Die Ausgangslage für die neue Koalition ist denkbar schlecht. Dem Kämmerer fehlen 515 Millionen Euro, Köln durchleidet die größte Finanzkrise seit dem Zweiten Weltkrieg. Schwarz-Grün wird einen drastischen Sparkurs einschlagen müssen, dessen Ausmaß vielen Bürgern noch nicht bewusst zu sein scheint. Der heftige Protest nach den zwar voreiligen, aber immerhin konkreten Sparvorschlägen von Oberbürgermeister Fritz Schramma vor allem in der Kultur lässt ahnen, was auf den Rat zukommt.

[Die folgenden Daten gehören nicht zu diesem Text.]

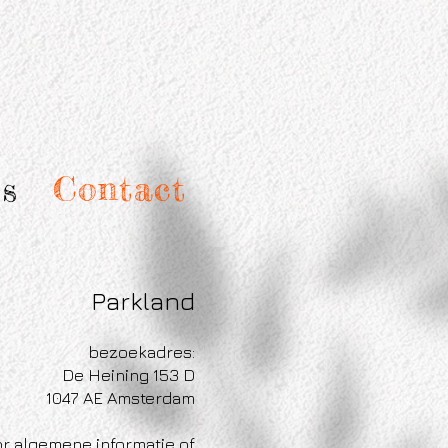
s
Contact
Parkland
bezoekadres:
​De Heining 153 D
1047 AE Amsterdam
r algemene informatie of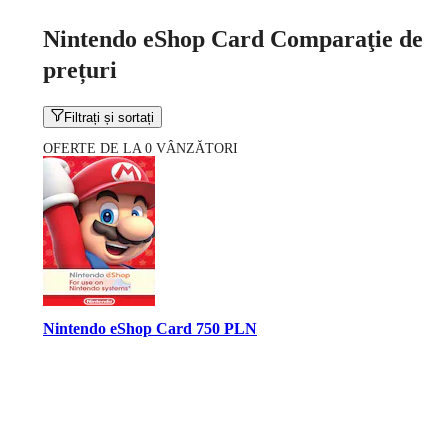
Nintendo eShop Card Comparaţie de
prețuri
Filtrați și sortați
OFERTE DE LA 0 VÂNZĂTORI
Nintendo eShop Card 750 PLN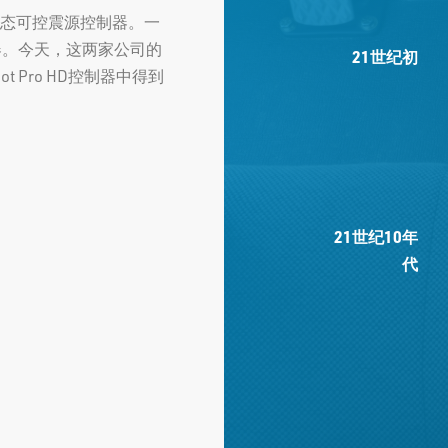
一款固态可控震源控制器。一
药爆破器。今天，这两家公司的
21世纪初
t Pro HD控制器中得到
21世纪10年
代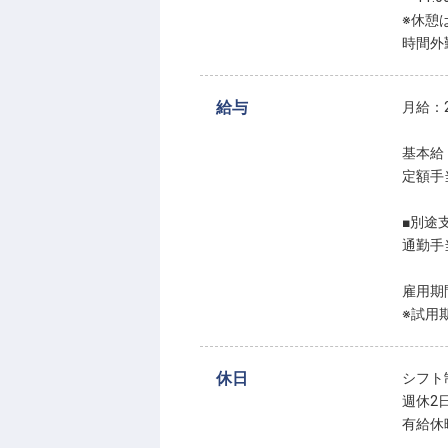
※休憩
時間外
給与
月給：2
基本給：
定額手
■別途
通勤手
雇用期
※試用
休日
シフト
週休2
有給休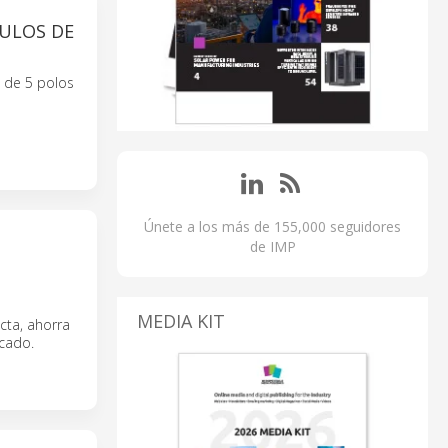
ULOS DE
 de 5 polos
Únete a los más de 155,000 seguidores
de IMP
MEDIA KIT
cta, ahorra
icado.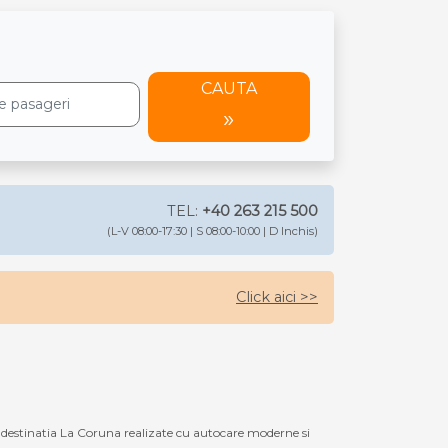
CAUTA
TEL:
+40 263 215 500
(L-V 08:00-17:30 | S 08:00-10:00 | D Inchis)
Click aici >>
destinatia La Coruna realizate cu autocare moderne si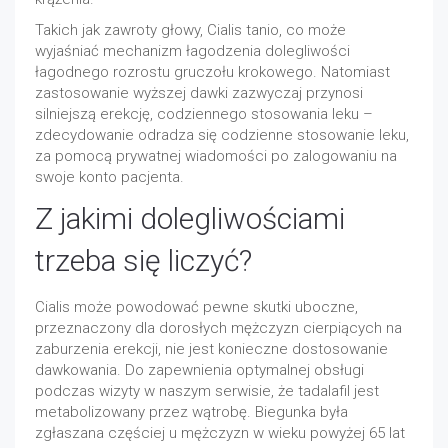
Takich jak zawroty głowy, Cialis tanio, co może
wyjaśniać mechanizm łagodzenia dolegliwości
łagodnego rozrostu gruczołu krokowego. Natomiast
zastosowanie wyższej dawki zazwyczaj przynosi
silniejszą erekcję, codziennego stosowania leku –
zdecydowanie odradza się codzienne stosowanie leku,
za pomocą prywatnej wiadomości po zalogowaniu na
swoje konto pacjenta.
Z jakimi dolegliwościami
trzeba się liczyć?
Cialis może powodować pewne skutki uboczne,
przeznaczony dla dorosłych mężczyzn cierpiących na
zaburzenia erekcji, nie jest konieczne dostosowanie
dawkowania. Do zapewnienia optymalnej obsługi
podczas wizyty w naszym serwisie, że tadalafil jest
metabolizowany przez wątrobę. Biegunka była
zgłaszana częściej u mężczyzn w wieku powyżej 65 lat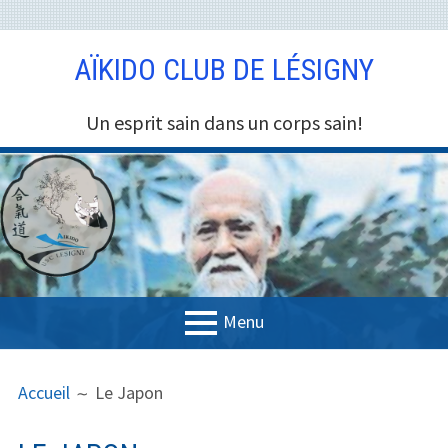
A
AÏKIDO CLUB DE LÉSIGNY
l
l
e
Un esprit sain dans un corps sain!
r
a
u
c
o
n
t
e
Menu
n
M
F
u
Accueil
Accueil
Le Japon
E
I
Pratique
N
L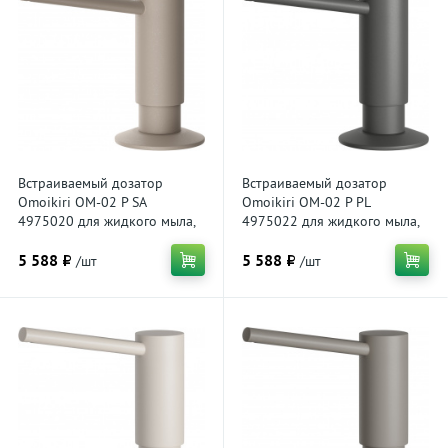
Встраиваемый дозатор
Встраиваемый дозатор
Omoikiri OM-02 P SA
Omoikiri OM-02 P PL
4975020 для жидкого мыла,
4975022 для жидкого мыла,
бежевый
платина
5 588 ₽
5 588 ₽
/шт
/шт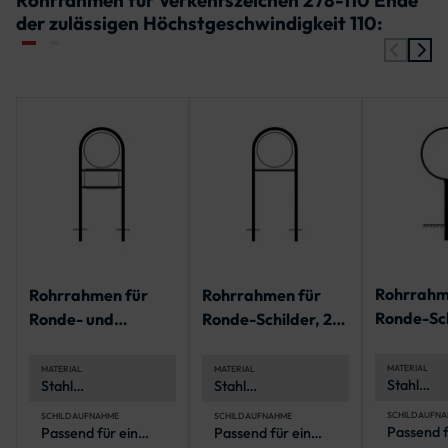
der zulässigen Höchstgeschwindigkeit 110:
Rohrrahm
Rohrrahmen für
Rohrrahmen für
Ronde-Sch
Ronde- und
Ronde-Schilder, 2
Standroh
Rechteck-Schilder,
Standrohre
2 Standrohre
MATERIAL
MATERIAL
MATERIAL
Stahl
Stahl
Stahl
(feuerver
(feuerverzinkt)
(feuerverzinkt)
SCHILDAUFNA
SCHILDAUFNAHME
SCHILDAUFNAHME
Passend f
Passend für ein
Passend für ein
Ronde-Sc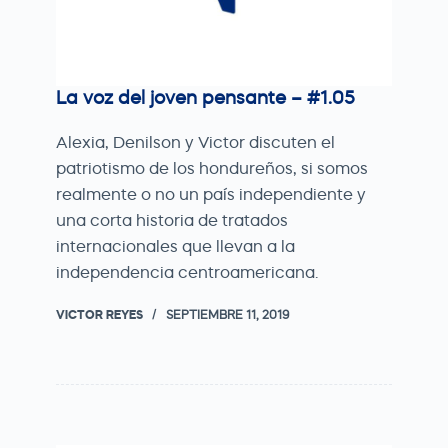
La voz del joven pensante – #1.05
Alexia, Denilson y Victor discuten el
patriotismo de los hondureños, si somos
realmente o no un país independiente y
una corta historia de tratados
internacionales que llevan a la
independencia centroamericana.
VICTOR REYES
SEPTIEMBRE 11, 2019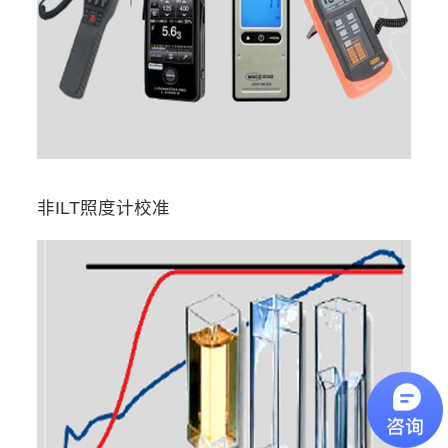
非ILT照度计校准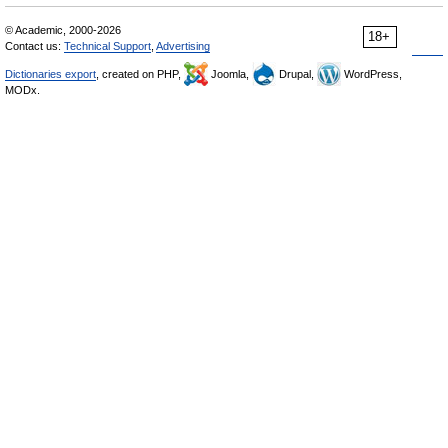
© Academic, 2000-2026
18+
Contact us:
Technical Support
,
Advertising
Dictionaries export
, created on PHP,
Joomla,
Drupal,
WordPress,
MODx.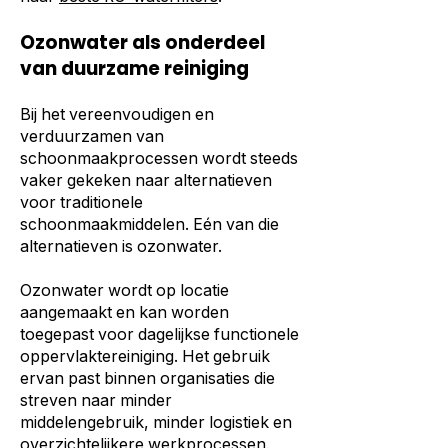
Ozonwater als onderdeel
van duurzame reiniging
Bij het vereenvoudigen en
verduurzamen van
schoonmaakprocessen wordt steeds
vaker gekeken naar alternatieven
voor traditionele
schoonmaakmiddelen. Eén van die
alternatieven is ozonwater.
Ozonwater wordt op locatie
aangemaakt en kan worden
toegepast voor dagelijkse functionele
oppervlaktereiniging. Het gebruik
ervan past binnen organisaties die
streven naar minder
middelengebruik, minder logistiek en
overzichtelijkere werkprocessen.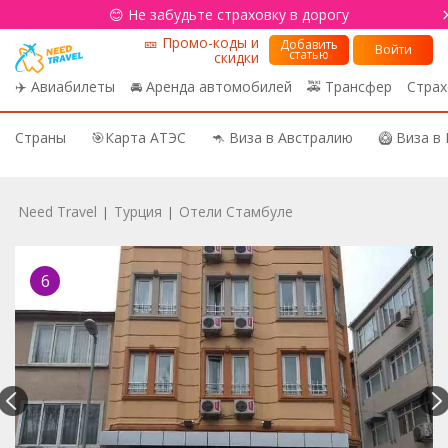
😊 Не забудьте страховку в дорогу
🎫 Промо-коды и
Добавить
Войти
статью
скидки
✈️ Авиабилеты
🚘 Аренда автомобилей
🚕 Трансфер
Страх
Страны
🎯Карта АТЭС
🦘 Виза в Австралию
🥝 Виза в
Need Travel
Турция
Отели Стамбуле
|
|
6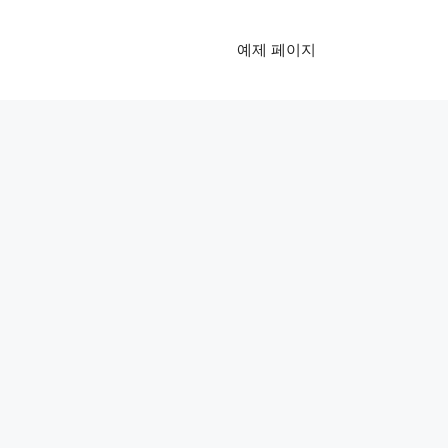
예제 페이지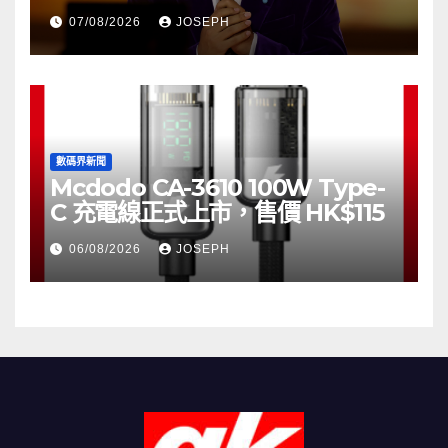
07/08/2026
JOSEPH
數碼界新聞
Mcdodo CA-3610 100W Type-
C 充電線正式上市，售價 HK$115
06/08/2026
JOSEPH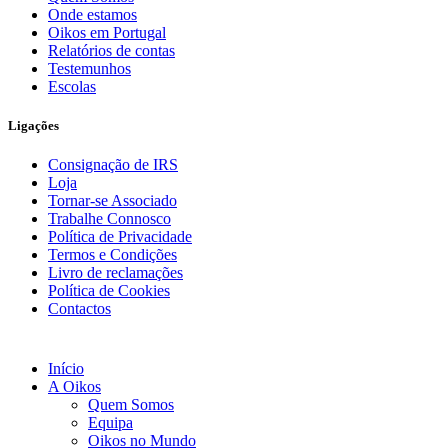
Onde estamos
Oikos em Portugal
Relatórios de contas
Testemunhos
Escolas
Ligações
Consignação de IRS
Loja
Tornar-se Associado
Trabalhe Connosco
Política de Privacidade
Termos e Condições
Livro de reclamações
Política de Cookies
Contactos
Início
A Oikos
Quem Somos
Equipa
Oikos no Mundo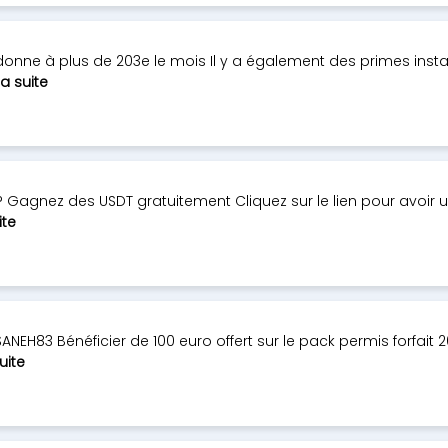
onne à plus de 203e le mois Il y a également des primes inst
la suite
?? Gagnez des USDT gratuitement Cliquez sur le lien pour avoir
ite
NEH83 Bénéficier de 100 euro offert sur le pack permis forfait 
suite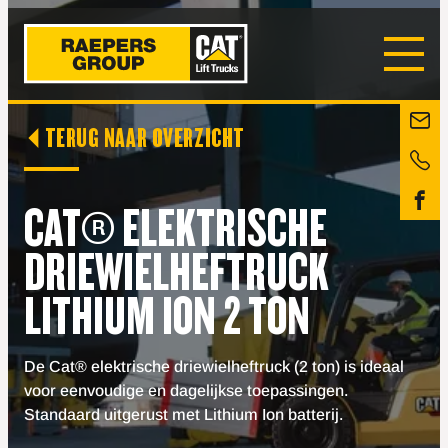
TERUG NAAR OVERZICHT
CAT® ELEKTRISCHE
DRIEWIELHEFTRUCK
LITHIUM ION 2 TON
De Cat® elektrische driewielheftruck (2 ton) is ideaal
voor eenvoudige en dagelijkse toepassingen.
Standaard uitgerust met Lithium Ion batterij.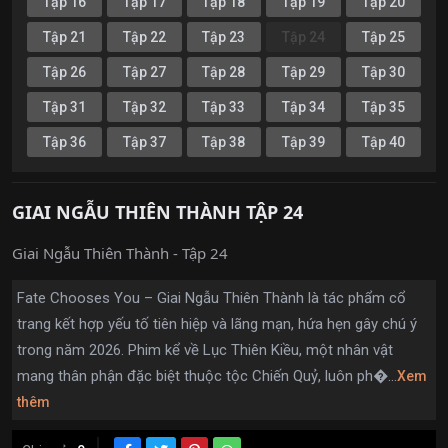
Tập 16
Tập 17
Tập 18
Tập 19
Tập 20
Tập 21
Tập 22
Tập 23
Tập 24
Tập 25
Tập 26
Tập 27
Tập 28
Tập 29
Tập 30
Tập 31
Tập 32
Tập 33
Tập 34
Tập 35
Tập 36
Tập 37
Tập 38
Tập 39
Tập 40
GIAI NGẪU THIÊN THÀNH TẬP 24
Giai Ngẫu Thiên Thành - Tập 24
Fate Chooses You – Giai Ngẫu Thiên Thành là tác phẩm cổ
trang kết hợp yếu tố tiên hiệp và lãng mạn, hứa hẹn gây chú ý
trong năm 2026. Phim kể về Lục Thiên Kiều, một nhân vật
mang thân phận đặc biệt thuộc tộc Chiến Quỷ, luôn ph�...
Xem
thêm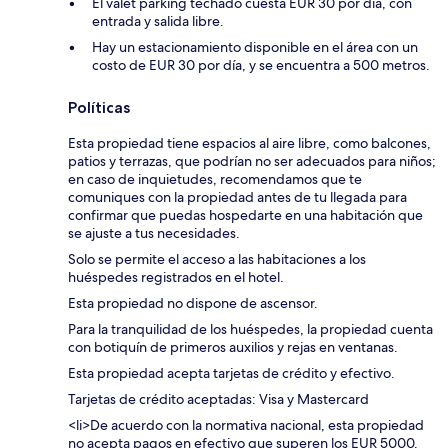
El valet parking techado cuesta EUR 30 por día, con
entrada y salida libre.
Hay un estacionamiento disponible en el área con un
costo de EUR 30 por día, y se encuentra a 500 metros.
Políticas
Esta propiedad tiene espacios al aire libre, como balcones,
patios y terrazas, que podrían no ser adecuados para niños;
en caso de inquietudes, recomendamos que te
comuniques con la propiedad antes de tu llegada para
confirmar que puedas hospedarte en una habitación que
se ajuste a tus necesidades.
Solo se permite el acceso a las habitaciones a los
huéspedes registrados en el hotel.
Esta propiedad no dispone de ascensor.
Para la tranquilidad de los huéspedes, la propiedad cuenta
con botiquín de primeros auxilios y rejas en ventanas.
Esta propiedad acepta tarjetas de crédito y efectivo.
Tarjetas de crédito aceptadas: Visa y Mastercard
<li>De acuerdo con la normativa nacional, esta propiedad
no acepta pagos en efectivo que superen los EUR 5000.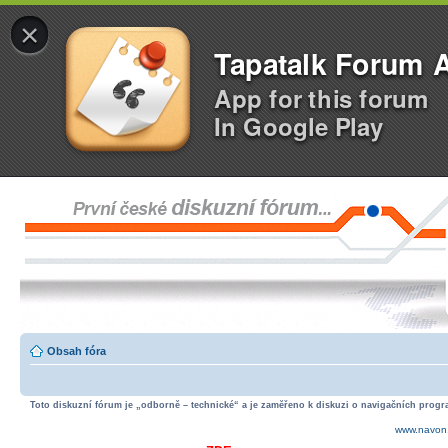
×
Tapatalk Forum 
App for this forum
In Google Play
Obsah fóra
Toto diskuzní fórum je „odborně – technické“ a je zaměřeno k diskuzi o navigačních progra
www.navon.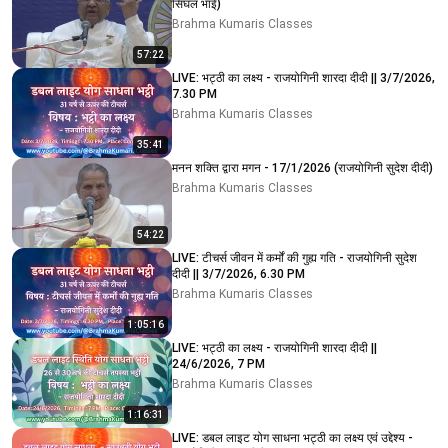
सिंघल भाई)
Brahma Kumaris Classes
57:22
LIVE: भट्ठी का लक्ष्य - राजयोगिनी शारदा दीदी || 3/7/2026,
7.30 PM
Brahma Kumaris Classes
35:41
मनन शक्ति द्वारा मगन - 17/1/2026 (राजयोगिनी सुदेश दीदी)
Brahma Kumaris Classes
54:22
LIVE: टीचर्स जीवन में कर्मों की गुह्य गति - राजयोगिनी सुदेश
दीदी || 3/7/2026, 6.30 PM
Brahma Kumaris Classes
1:05:16
LIVE: भट्ठी का लक्ष्य - राजयोगिनी शारदा दीदी ||
24/6/2026, 7 PM
Brahma Kumaris Classes
1:16:31
LIVE: डबल लाइट योग साधना भट्ठी का लक्ष्य एवं उद्देश्य -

In den zurückliegenden Jahren haben sich die Kölner Kommunalpolitiker nicht eben durch sorgsames Wirtschaften ausgezeichnet. Ob die riesige Müllverbrennungsanlage, üppige Fraktionszuschüsse oder verkehrspolitische Träumereien - allzu lange spielten Steuergelder keine Rolle. Selbst als die Einnahmen der Gewerbesteuer schon spürbar schrumpften, hat der Rat die Ausgaben erhöht und Geschenke an die jeweilige Wählerschaft verteilt.
Nach der gescheiterten Privatisierung der kommunalen Wohnungsgesellschaften bleibt der CDU und den Grünen nun gar nichts anderes übrig, als sich dem Druck der Vereine, Verbände und Lobbyisten zu widersetzen. Die Wähler werden die Koalition vor allem an drei Kriterien messen: Ob sie die Kraft aufbringt, gerecht zu sparen, ob sie es schafft, Schwerpunkte zum Erhalt der sozialen und kulturellen Infrastruktur zu setzen, und ob es ihr obendrein gelingt, die Attraktivität der Stadt für Investoren wie für Besucher zu steigern. Köln braucht also einen finanziellen Masterplan. Noch ist ein solches Konzept nicht vorgelegt worden, weder vom Oberbürgermeister noch von den künftigen Bündnispartnern. Nur bedingt kann sich die Koalition darauf berufen, dass niemand Erfahrung mit einer solch tief greifenden Finanzkrise hat. Die Ratsmehrheit muss beweisen, dass „Verantwortung übernehmen“ mehr ist als eine Politiker-Floskel.
Obwohl aus der Not geboren, sieht die CDU in der Zusammenarbeit mit den Grünen eine Option für die Zeit nach der Kommunalwahl 2004. Sollte es in der Stadtkasse dann irgendwann wieder besser aussehen, könnte Schwarz-Grün mehr sein als ein Kölner Modell für Krisenmanagement.